Also animating just a bone rig , with no mesh for a reference, assumes that no one will ever use a Character outside of some ideal body mass index or have the Character interact with anything else
So a pot bellied male Character or large breasted female will not show your bodyparts passing thru each other or scenes props like table edges etc until you get the BVH back into Daz studio where you will have to manually fix those mistakes with the Daz tools anyway.
Also animatiing a raw BVH skeleton without the rig controlers &FK/IK switchers you get with Rigify or MHX is a masocistic exercise in self flaggelation which is why animators pay for Autodesk Subscriptions or hundreds of dollars for Iclone or thousands for human mocap suits instead of just using blender for this purpose.

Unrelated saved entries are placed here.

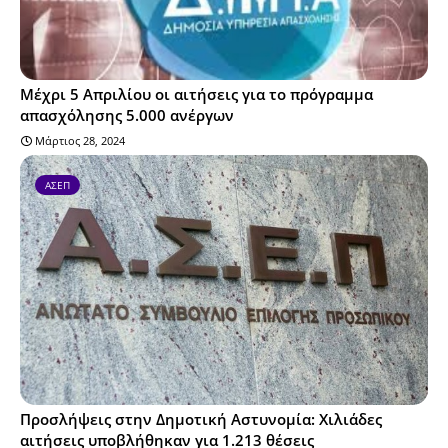
Μέχρι 5 Απριλίου οι αιτήσεις για το πρόγραμμα
απασχόλησης 5.000 ανέργων
Μάρτιος 28, 2024
ΑΣΕΠ
Προσλήψεις στην Δημοτική Αστυνομία: Χιλιάδες
αιτήσεις υποβλήθηκαν για 1.213 θέσεις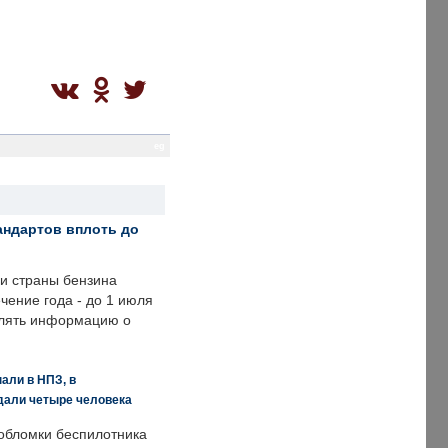
eg
андартов вплоть до
ии страны бензина
ечение года - до 1 июля
влять информацию о
али в НПЗ, в
дали четыре человека
обломки беспилотника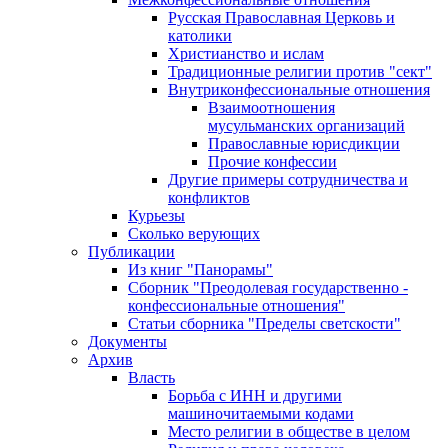
Русская Православная Церковь и
католики
Христианство и ислам
Традиционные религии против "сект"
Внутриконфессиональные отношения
Взаимоотношения
мусульманских организаций
Православные юрисдикции
Прочие конфессии
Другие примеры сотрудничества и
конфликтов
Курьезы
Сколько верующих
Публикации
Из книг "Панорамы"
Сборник "Преодолевая государственно -
конфессиональные отношения"
Статьи сборника "Пределы светскости"
Документы
Архив
Власть
Борьба с ИНН и другими
машиночитаемыми кодами
Место религии в обществе в целом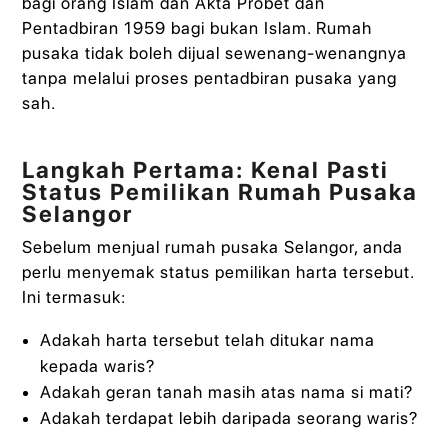
bagi orang Islam dan Akta Probet dan
Pentadbiran 1959 bagi bukan Islam. Rumah
pusaka tidak boleh dijual sewenang-wenangnya
tanpa melalui proses pentadbiran pusaka yang
sah.
Langkah Pertama: Kenal Pasti
Status Pemilikan Rumah Pusaka
Selangor
Sebelum menjual rumah pusaka Selangor, anda
perlu menyemak status pemilikan harta tersebut.
Ini termasuk:
Adakah harta tersebut telah ditukar nama
kepada waris?
Adakah geran tanah masih atas nama si mati?
Adakah terdapat lebih daripada seorang waris?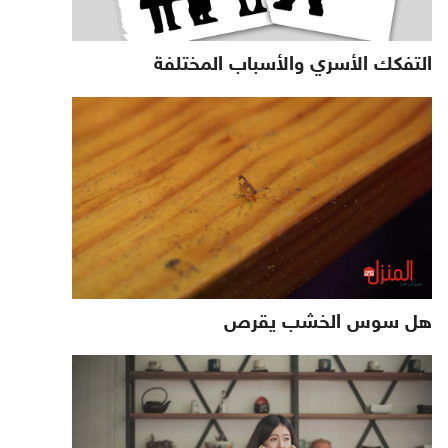
التفكك الأسري والأسباب المختلفة
هل سوس الخشب يقرص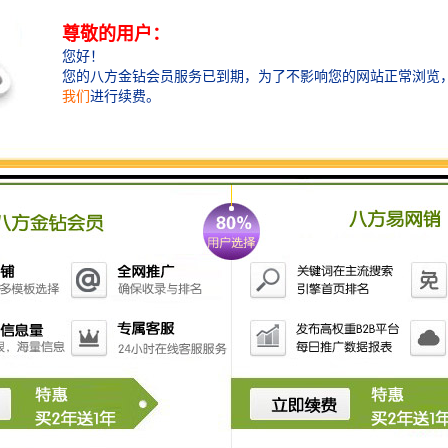
家严格控制废弃物的处理和原材料的消耗，确保产品对
环境的影响降到低。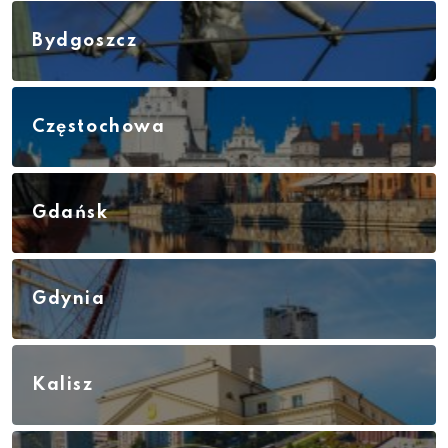
Bydgoszcz
Częstochowa
Gdańsk
Gdynia
Kalisz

I don't experience this, and am not sure why it would happen if the armatures are exactly the same. In truth, I don't understand how BVH could not preserve the IK constraints; once the rotation values are calculated via IK or FK, they have no memory of how they were calculated. I suspect that something else is happening, like the before and after armatures are not the same.

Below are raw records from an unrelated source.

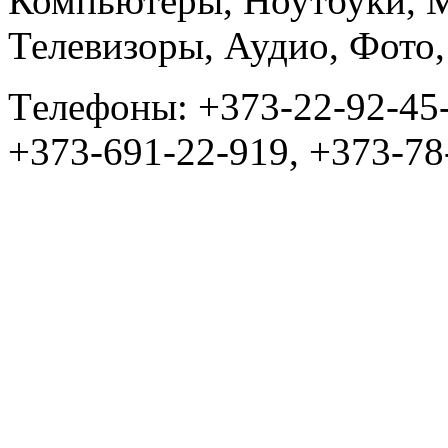
Компьютеры, Ноутбуки, 
Телевизоры, Аудио, Фот
Tелефоны: +373-22-92-45
+373-691-22-919, +373-78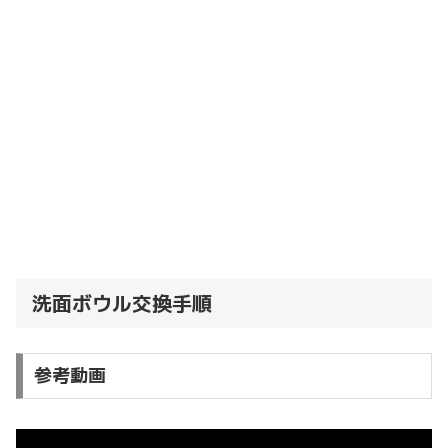
洗面ボウル交換手順
参考動画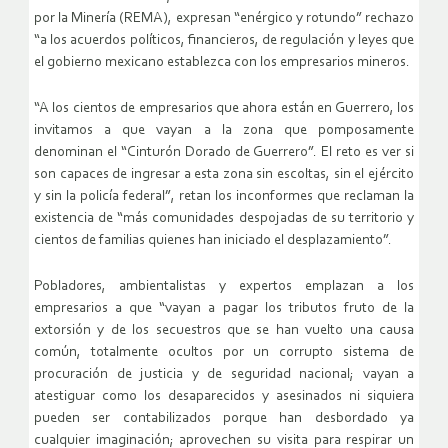
por la Minería (REMA), expresan “enérgico y rotundo” rechazo
“a los acuerdos políticos, financieros, de regulación y leyes que
el gobierno mexicano establezca con los empresarios mineros.
“A los cientos de empresarios que ahora están en Guerrero, los
invitamos a que vayan a la zona que pomposamente
denominan el “Cinturón Dorado de Guerrero”. El reto es ver si
son capaces de ingresar a esta zona sin escoltas, sin el ejército
y sin la policía federal”, retan los inconformes que reclaman la
existencia de “más comunidades despojadas de su territorio y
cientos de familias quienes han iniciado el desplazamiento”.
Pobladores, ambientalistas y expertos emplazan a los
empresarios a que “vayan a pagar los tributos fruto de la
extorsión y de los secuestros que se han vuelto una causa
común, totalmente ocultos por un corrupto sistema de
procuración de justicia y de seguridad nacional; vayan a
atestiguar como los desaparecidos y asesinados ni siquiera
pueden ser contabilizados porque han desbordado ya
cualquier imaginación; aprovechen su visita para respirar un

Open the two exported BVH files. You'll see that while the motion data section is, of course, different, the header information that describes the armature is exactly, byte for byte, the same, apart from the swapped/inverted values because of the different coordinate systems. If you perform the same test with some of your data, I think you will find that they differ, either in bone positions or rotation order.
I just put together a quick example to show the export does work. If I had IK, it would have worked as well. The script doesn't "fix" anything, it just accounts for the fact that Blender is Z-Up and Daz is Y-Up.

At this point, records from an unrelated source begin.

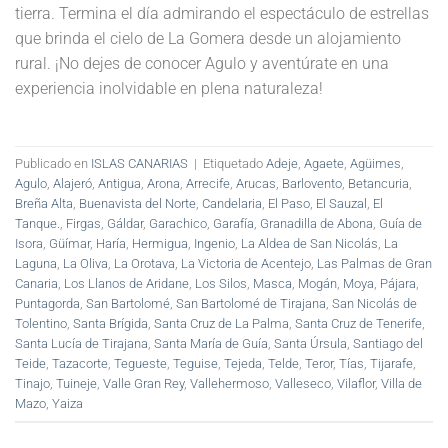
tierra. Termina el día admirando el espectáculo de estrellas
que brinda el cielo de La Gomera desde un alojamiento
rural. ¡No dejes de conocer Agulo y aventúrate en una
experiencia inolvidable en plena naturaleza!
Publicado en
ISLAS CANARIAS
|
Etiquetado
Adeje
,
Agaete
,
Agüimes
,
Agulo
,
Alajeró
,
Antigua
,
Arona
,
Arrecife
,
Arucas
,
Barlovento
,
Betancuria
,
Breña Alta
,
Buenavista del Norte
,
Candelaria
,
El Paso
,
El Sauzal
,
El
Tanque.
,
Firgas
,
Gáldar
,
Garachico
,
Garafía
,
Granadilla de Abona
,
Guía de
Isora
,
Güímar
,
Haría
,
Hermigua
,
Ingenio
,
La Aldea de San Nicolás
,
La
Laguna
,
La Oliva
,
La Orotava
,
La Victoria de Acentejo
,
Las Palmas de Gran
Canaria
,
Los Llanos de Aridane
,
Los Silos
,
Masca
,
Mogán
,
Moya
,
Pájara
,
Puntagorda
,
San Bartolomé
,
San Bartolomé de Tirajana
,
San Nicolás de
Tolentino
,
Santa Brígida
,
Santa Cruz de La Palma
,
Santa Cruz de Tenerife
,
Santa Lucía de Tirajana
,
Santa María de Guía
,
Santa Úrsula
,
Santiago del
Teide
,
Tazacorte
,
Tegueste
,
Teguise
,
Tejeda
,
Telde
,
Teror
,
Tías
,
Tijarafe
,
Tinajo
,
Tuineje
,
Valle Gran Rey
,
Vallehermoso
,
Valleseco
,
Vilaflor
,
Villa de
Mazo
,
Yaiza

But anyone who is willing to install Windows Subsystem for Linux, or already runs Linux, can have the utility now. Anyone else can wait a little while for the plugin. If this is not a viable option, then neither is Sagan nor Diffeo.
I already noted that you can, if you need to for the reasons you stated, import the character via OBJ and bind it to the armature with default weights. It will look terrible, but is usually good enough to eyeball things.
I'm sorry, I still don't understand what any of that has to do with the exported BVH, which is going to bake all of that in. I don't know what your workflow is, but I suspect that the armature you import in to the apps you use is not the same as the armature you export back out, for some reason. And a retargetter like Maya, MoBu, or iClone (or Houdini 18.5, which is FREE to individuals, and I'm going to pay someone on upwork.com to work out the workflow) is only necessary when the armatures are different. With this method, they are exactly the same. Of course, with mocap data, the armatures are always different, and so that is not the context we're talking about.